Here's a complete example showing how to use GASP in Python:

from gasp import WAILGenerator
import json

def create_person_prompt():
    """Define the WAIL schema for person generation."""
    return r'''
    # Define our Person type
    object Person {
        name: String
        age: Number
        interests: String[]
    }

    # Define a template for generating a person from a description
    template GetPersonFromDescription(description: String) -> Person {
        prompt: """
        Given this description of a person: "{{description}}"

        Create a Person object with their name, age, and interests.
        Return in this format: 
        {{return_type}}
        """
    }

    main {
        # This is a comment
        let person_prompt = GetPersonFromDescription(
            description: "Alice is a 25-year-old software engineer who loves coding, AI, and hiking."
        );

        # This is the prompt we'll send to the LLM
        prompt {
            This is an example of a prompt generated by WAIL:
            {{person_prompt}}
        }
    }
    '''

def main():
    # Initialize our validator with the schema
    generator = WAILGenerator()
    generator.load_wail(create_person_prompt())
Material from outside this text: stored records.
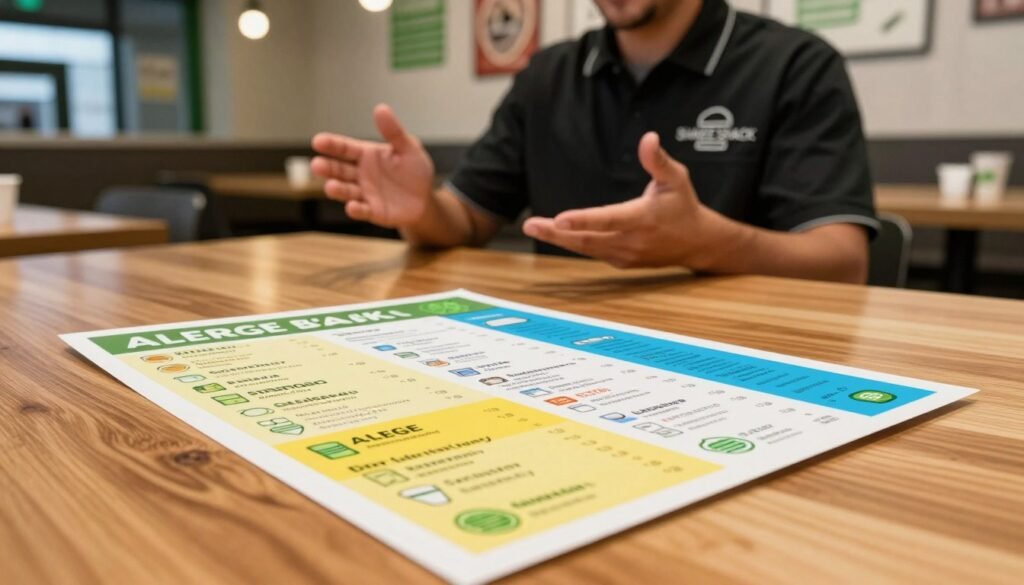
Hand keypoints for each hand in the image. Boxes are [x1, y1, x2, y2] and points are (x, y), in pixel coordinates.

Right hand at [311, 104, 434, 227]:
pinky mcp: (373, 211)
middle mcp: (360, 174)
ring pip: (346, 191)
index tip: (317, 141)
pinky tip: (351, 207)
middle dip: (327, 168)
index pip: (345, 148)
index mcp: (365, 155)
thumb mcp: (409, 148)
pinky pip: (363, 211)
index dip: (331, 145)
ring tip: (330, 187)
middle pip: (339, 170)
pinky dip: (356, 209)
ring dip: (337, 189)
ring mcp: (364, 193)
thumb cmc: (414, 170)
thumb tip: (381, 108)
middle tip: (316, 166)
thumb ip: (394, 132)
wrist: (425, 198)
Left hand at [523, 132, 730, 268]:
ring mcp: (626, 255)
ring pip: (586, 248)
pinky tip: (556, 233)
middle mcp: (632, 240)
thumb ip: (658, 160)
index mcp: (643, 217)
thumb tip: (648, 137)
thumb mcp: (677, 178)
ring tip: (534, 227)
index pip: (608, 219)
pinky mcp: (622, 262)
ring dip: (559, 239)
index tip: (558, 219)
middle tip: (530, 225)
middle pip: (588, 238)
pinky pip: (594, 252)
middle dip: (556, 233)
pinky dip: (575, 243)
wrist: (698, 243)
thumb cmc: (683, 205)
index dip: (582, 220)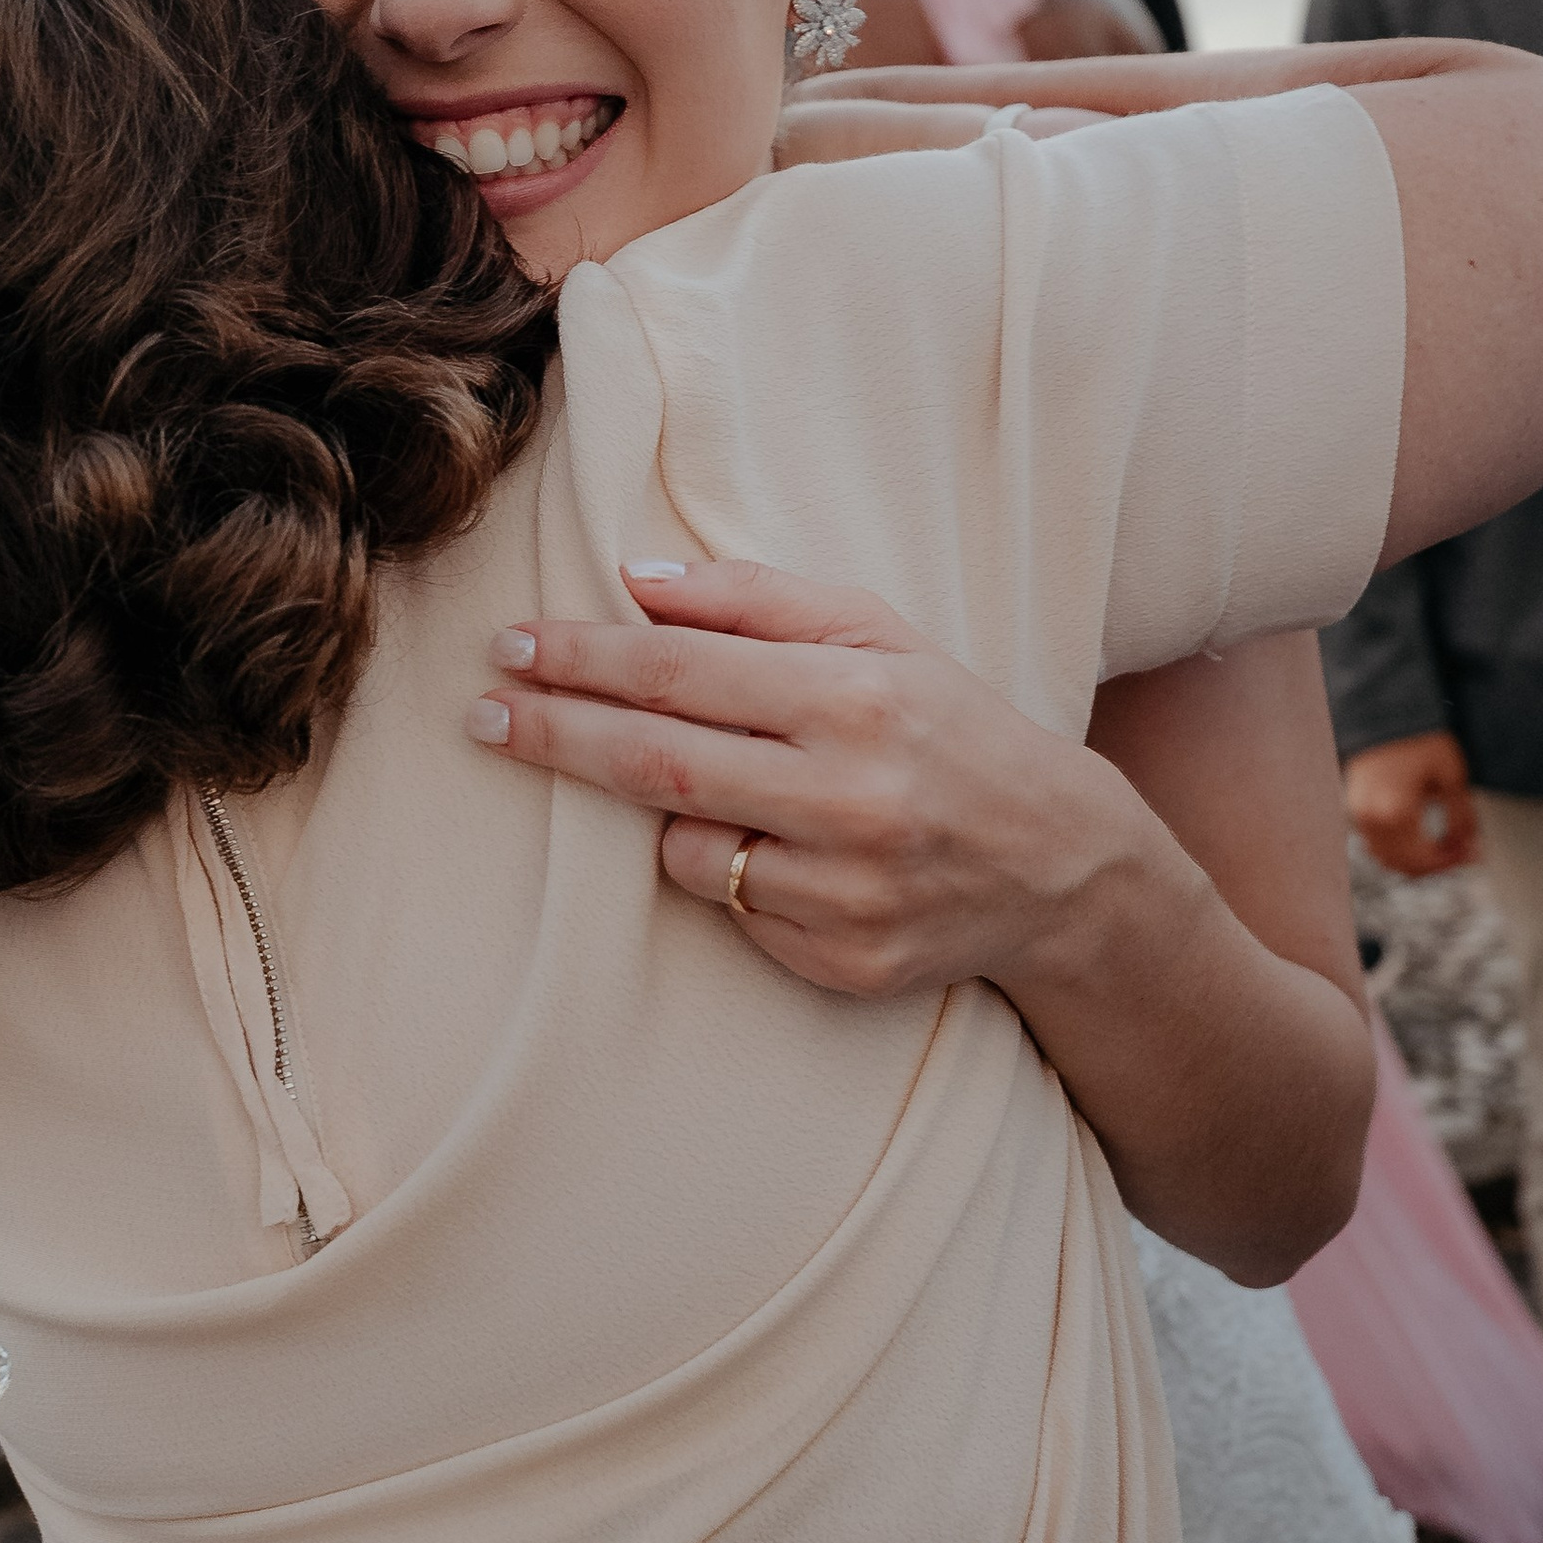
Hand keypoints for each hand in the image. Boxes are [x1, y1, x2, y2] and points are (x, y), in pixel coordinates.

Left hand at [468, 560, 1130, 998]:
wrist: (1062, 865)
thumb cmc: (948, 727)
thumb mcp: (879, 637)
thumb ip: (756, 602)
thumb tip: (635, 580)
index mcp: (855, 700)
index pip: (678, 673)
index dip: (581, 659)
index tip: (510, 645)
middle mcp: (849, 799)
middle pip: (653, 763)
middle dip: (553, 732)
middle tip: (480, 712)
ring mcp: (844, 892)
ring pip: (684, 850)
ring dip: (661, 814)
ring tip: (707, 786)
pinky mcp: (841, 962)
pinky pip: (732, 912)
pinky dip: (729, 874)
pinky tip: (782, 852)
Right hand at [1342, 729, 1477, 877]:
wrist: (1383, 712)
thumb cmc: (1418, 738)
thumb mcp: (1451, 776)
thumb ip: (1461, 817)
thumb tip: (1468, 845)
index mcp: (1396, 813)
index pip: (1425, 860)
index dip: (1453, 862)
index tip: (1473, 853)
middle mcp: (1371, 820)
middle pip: (1405, 865)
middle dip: (1437, 864)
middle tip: (1463, 851)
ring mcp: (1358, 816)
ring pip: (1387, 859)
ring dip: (1416, 861)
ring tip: (1444, 845)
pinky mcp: (1355, 809)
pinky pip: (1375, 844)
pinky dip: (1398, 849)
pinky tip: (1420, 837)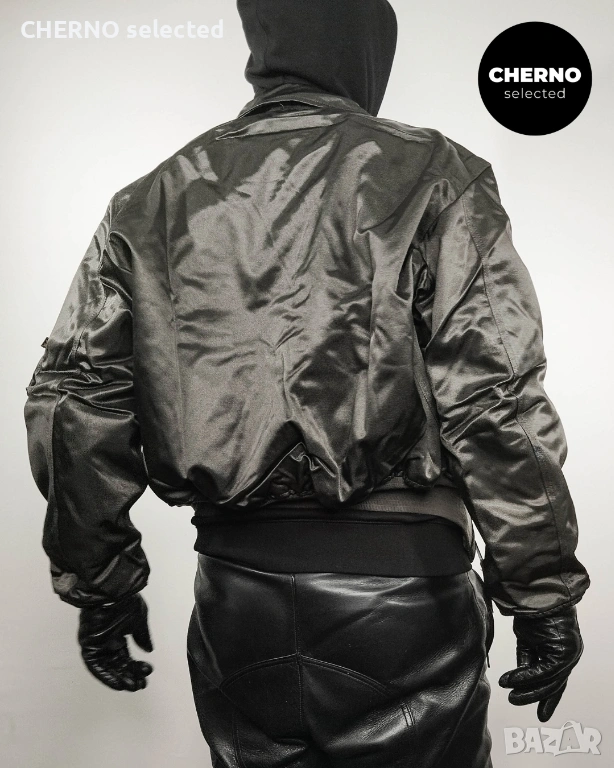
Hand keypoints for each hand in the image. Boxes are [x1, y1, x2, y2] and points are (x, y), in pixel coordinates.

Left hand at [78, 593, 153, 690]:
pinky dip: (106, 676)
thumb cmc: (124, 601)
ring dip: (120, 678)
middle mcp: (107, 642)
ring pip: (108, 668)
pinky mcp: (88, 647)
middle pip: (118, 665)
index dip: (136, 666)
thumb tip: (149, 650)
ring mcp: (97, 645)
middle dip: (130, 675)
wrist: (111, 592)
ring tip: (132, 686)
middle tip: (141, 684)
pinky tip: (119, 683)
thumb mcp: (139, 620)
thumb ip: (142, 636)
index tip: (147, 671)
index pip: (127, 657)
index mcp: (118, 635)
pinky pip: (96, 667)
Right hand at [498, 605, 582, 721]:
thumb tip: (519, 681)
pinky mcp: (564, 652)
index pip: (556, 679)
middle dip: (537, 698)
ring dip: (528, 690)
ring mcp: (570, 654)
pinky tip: (513, 682)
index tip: (541, 714)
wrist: (537, 593)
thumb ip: (528, 660)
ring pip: (550, 681)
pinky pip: (545, 671)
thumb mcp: (527, 640)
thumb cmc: (532, 611)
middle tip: (517, 703)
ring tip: (511, 696)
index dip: (547, 697)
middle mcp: (570, 655)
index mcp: (563, 651)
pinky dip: (527, 677)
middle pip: (554, 684)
    warnings, errors = generator.validate_wail()

    print("Validation Results:")
    print("\nWarnings:")
    print(warnings)
    print("\nErrors:")
    print(errors)

    # Get the generated prompt - this is what you'd send to your LLM
    (prompt, warnings, errors) = generator.get_prompt()
    print("Generated Prompt:")
    print(prompt)
    print("Warnings:")
    print(warnings)
    print("Errors:")
    print(errors)

    # In a real application, you would send this prompt to your LLM
    # Here we'll simulate an LLM response with some typical quirks
    llm_response = """
    <result>
    {
        'name': 'Alice',
        'age': 25,
        'interests': [
            "coding",
            'AI',
            hiking,
        ]
    }
    </result>
    """

    try:
        # Validate the LLM's response and get the parsed JSON as a Python dict
        result = generator.parse_llm_output(llm_response)
        print("✓ Response validation successful!")

        result = result["person_prompt"]
        

        # Work with the validated data
        print("\nParsed Person:")
        print(f"Name: {result['name']}")
        print(f"Age: {result['age']}")
        print(f"Interests: {', '.join(result['interests'])}")
        
        # # You can also convert it to standard JSON
        # print("\nAs standard JSON:")
        # print(json.dumps(result, indent=2))
        
    except Exception as e:
        print(f"❌ Validation error: {e}")

if __name__ == "__main__":
    main() 

This example demonstrates:

  1. Creating a WAIL schema with proper Python string formatting
  2. Defining object types and templates in WAIL
  3. Generating a type-aware prompt for your LLM
  4. Handling common LLM response quirks automatically
  5. Validating and parsing the response
  6. Working with the validated data in Python

When run, this script will output:

Validation Results:
Warnings:
[]
Errors:
[]
Generated Prompt:

This is an example of a prompt generated by WAIL:

Given this description of a person: "Alice is a 25-year-old software engineer who loves coding, AI, and hiking."

Create a Person object with their name, age, and interests.
Return in this format: 

{
  name: string
  age: number
  interests: String[]>
}


Warnings:
[]
Errors:
[]
✓ Response validation successful!

Parsed Person:
Name: Alice
Age: 25
Interests: coding, AI, hiking

Changelog

0.9.0 - Complete parser rewrite to an incremental non recursive parser. All original tests pass but parsing semantics may be slightly different. Considering this a breaking change because there are likely parser edge cases I can't account for.